Problem details:
Answer these questions from the text on psychosis below:
1. How many out of every 100 people does psychosis affect?
2. What term does the text use for false thoughts?
3. Which two "negative" symptoms does it name?

Document section:
[Start of Attachment]

What is Psychosis?
Psychosis is a serious mental disorder characterized by thinking and emotions that are so impaired, that they indicate that the person experiencing them has lost contact with reality.
People who are psychotic have false thoughts (delusions) and/or see or hear things that are not there (hallucinations). These are referred to as “positive” symptoms; “negative” symptoms like loss of motivation and social withdrawal can also occur.
These experiences can be frightening and may cause people who are suffering from psychosis to hurt themselves or others. It is important to see a doctor right away if you or someone you know is experiencing symptoms of psychosis.
Psychosis affects three out of every 100 people. It is most likely to be diagnosed in young adults, but psychosis can happen to anyone.
Symptoms of Psychosis
Symptoms of a psychotic episode can include incoherent speech and disorganized behavior, such as unpredictable anger, but psychosis typically involves one of two major experiences:
Hallucinations are seeing, hearing or physically feeling things that aren’t actually there. For example:
- Voices telling you to commit acts of violence or self-harm.

[End of Attachment]

Dataset extract:
[Start of Attachment]

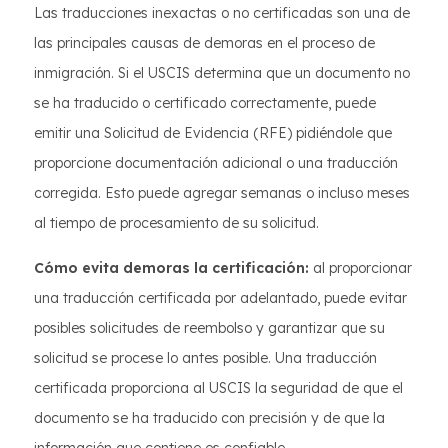
Las traducciones inexactas o no certificadas son una de
las principales causas de demoras en el proceso de
inmigración. Si el USCIS determina que un documento no
se ha traducido o certificado correctamente, puede
emitir una Solicitud de Evidencia (RFE) pidiéndole que
proporcione documentación adicional o una traducción
corregida. Esto puede agregar semanas o incluso meses
al tiempo de procesamiento de su solicitud.
Cómo evita demoras la certificación:
al proporcionar
una traducción certificada por adelantado, puede evitar
posibles solicitudes de reembolso y garantizar que su
solicitud se procese lo antes posible. Una traducción
certificada proporciona al USCIS la seguridad de que el
documento se ha traducido con precisión y de que la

[End of Attachment]

Task output:
1. Three.
2. Delusions.
3. Loss of motivation and social withdrawal.